Data extract Block Start
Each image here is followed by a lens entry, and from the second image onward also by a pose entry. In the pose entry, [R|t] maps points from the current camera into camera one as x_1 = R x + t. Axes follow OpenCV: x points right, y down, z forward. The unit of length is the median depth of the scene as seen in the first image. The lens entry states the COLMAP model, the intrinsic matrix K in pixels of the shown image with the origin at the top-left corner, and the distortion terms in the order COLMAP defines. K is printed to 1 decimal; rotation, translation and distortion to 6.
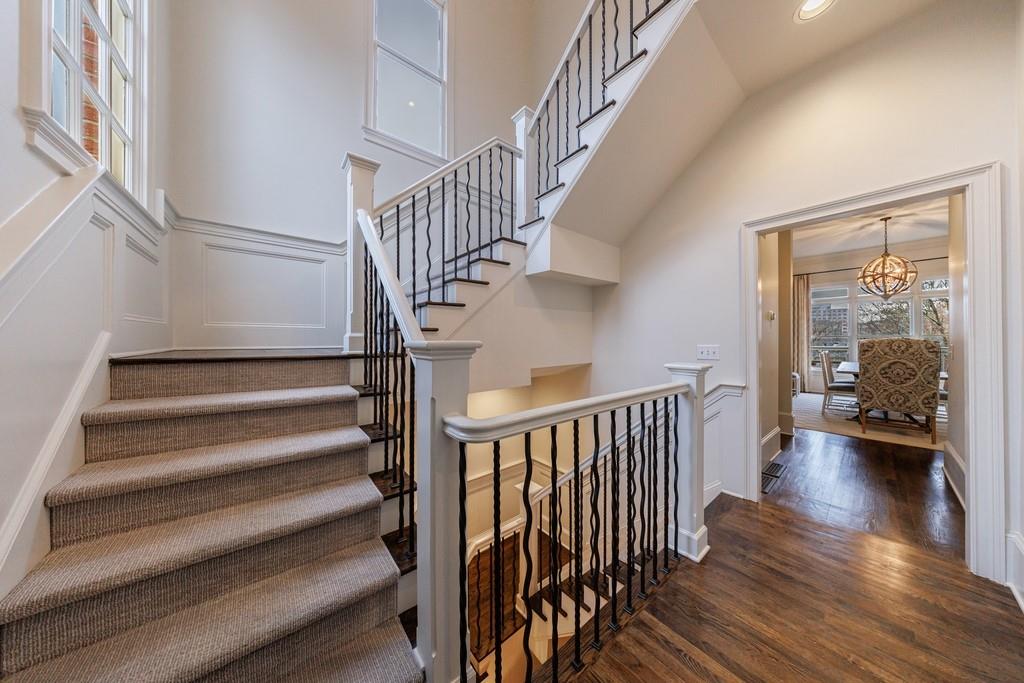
lens RADIAL K [[303.8, 0, 512.7], [0, 303.8, 345.1], [0, 0, 1]] dist [-0.006025, -0.000115]
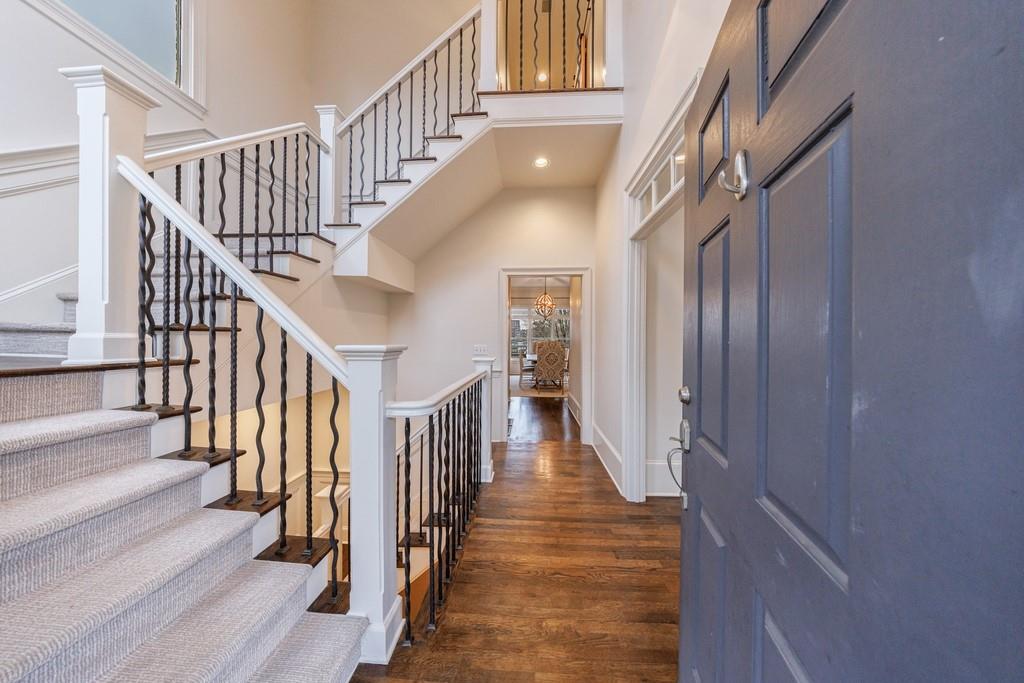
lens RADIAL K [[303.8, 0, 512.7], [0, 303.8, 345.1], [0, 0, 1]] dist [-0.006025, -0.000115]
pose [[0.671492, -0.008198, 0.740966, -0.307543], [0.005960, 0.999966, 0.005661, -0.006406], [-0.740987, 0.000615, 0.671519, -0.095116]]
Data extract Block End
**Work order:**
Rewrite the listing above as a two-column CSV with the header row input,output, one row per block. Put the block's text in input and its answer in output, quote every field, replace line breaks with spaces, and omit the pictures.

**Written response:**
input,output
"Each image here is followed by a lens entry, and from the second image onward also by a pose entry. In the pose entry, [R|t] maps points from the current camera into camera one as x_1 = R x + t. Axes follow OpenCV: x points right, y down, z forward. The unit of length is the median depth of the scene as seen in the first image. The lens entry states the COLMAP model, the intrinsic matrix K in pixels of the shown image with the origin at the top-left corner, and the distortion terms in the order COLMAP defines. K is printed to 1 decimal; rotation, translation and distortion to 6.","lens RADIAL K [[303.8, 0, 512.7], [0, 303.8, 345.1], [0, 0, 1]] dist [-0.006025, -0.000115] lens RADIAL K [[303.8, 0, 512.7], [0, 303.8, 345.1], [0, 0, 1]] dist [-0.006025, -0.000115] pose [[0.671492, -0.008198, 0.740966, -0.307543], [0.005960, 0.999966, 0.005661, -0.006406], [-0.740987, 0.000615, 0.671519, -0.095116]]"